Anne Lindsay – Soloworks

Anne Lindsay – Soloworks

FACEBOOK: https://www.facebook.com/AnneLindsayMusic

It’s always interesting when someone releases an album so far afield from mainstream preference. We expect bands with a penchant for sonic experimentation or oddball points of view to push boundaries and move further and further away from everyday accessibility, but Anne Lindsay’s Soloworks moves backwards. This eleven song solo debut, recorded within the sanctified confines of a Toronto church, is music from another time. Though other instruments occasionally appear, her voice and violin alone control most of the album and the combination leaves a lasting impression. Some might expect an album like this to lack the necessary firepower needed to draw in modern listeners, but Lindsay is a superb musician whose music remains forever accessible and full of energy.

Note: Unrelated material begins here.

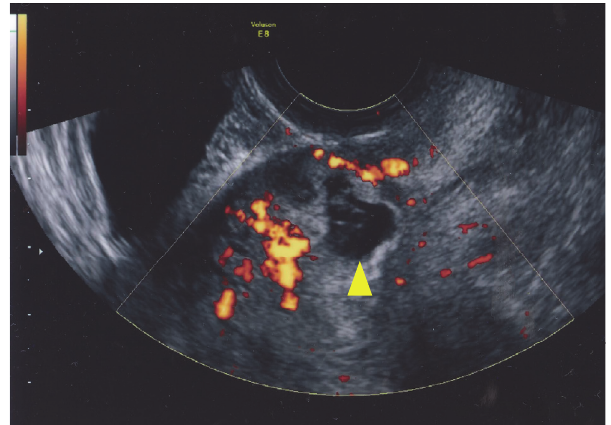
Figure 3: Transvaginal sonographic imaging. A midline sagittal view presenting the gestational sac at the uterine scar of a previous caesarean section and empty uterine cavity (power Doppler study). Triangle indicates the gestational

“Seas Will Rise” begins Soloworks on an ethereal note. Lindsay’s voice isn’t the instrument of some rock chanteuse slumming it with a violin player, but she phrases the lyric with entertaining finesse and her tone is a good match for the violin. The second song, “Pilgrimage to Pushkar”, takes listeners on an imaginative tour through Lindsay’s Eastern music influences while “Tour En L’Air”, an outright classical number, gives the album a much-needed amount of musical gravitas. Much of the material on Soloworks bounces with irrepressible energy and youthful playfulness, but playing on a song like “Tour En L’Air” sounds like more adult in composition and intent.

Her cover of the pop hit “You Really Got A Hold On Me” thankfully escapes sounding like pure melodrama, its final fate in a vast majority of interpretations. Instead, Lindsay turns it into a compelling hybrid, a sort of classical torch song, and the lack of any backing band never intrudes on a listener’s enjoying the tune. “The Dusting Rag” opens with a children’s choir, but unfortunately, the addition does little for the song and feels like it has little to do with it. Judging the song on its own merits, “The Dusting Rag” introduces some new musical influences into the album but, ultimately, never rises above an entertaining trifle.

“Dogs in the Hollow” is another nod towards Lindsay’s Eastern musical influences, though not as pronounced as the earlier “Pilgrimage to Pushkar”. “The Three Bears” returns Lindsay to the classical arena and she delivers a fantastic performance. The composition is able to invoke a variety of emotional voices, but the true strength of the song is how Lindsay imbues each of those voices with fluid musicality. The album ends with her vocal and piano version of the spiritual “Amazing Grace”. Ending Soloworks with such a chestnut can be a good or bad thing, depending on your point of view, but this song is a part of our universal sub consciousness that it provides one of the album’s most accessible points and concludes things with considerable sensitivity.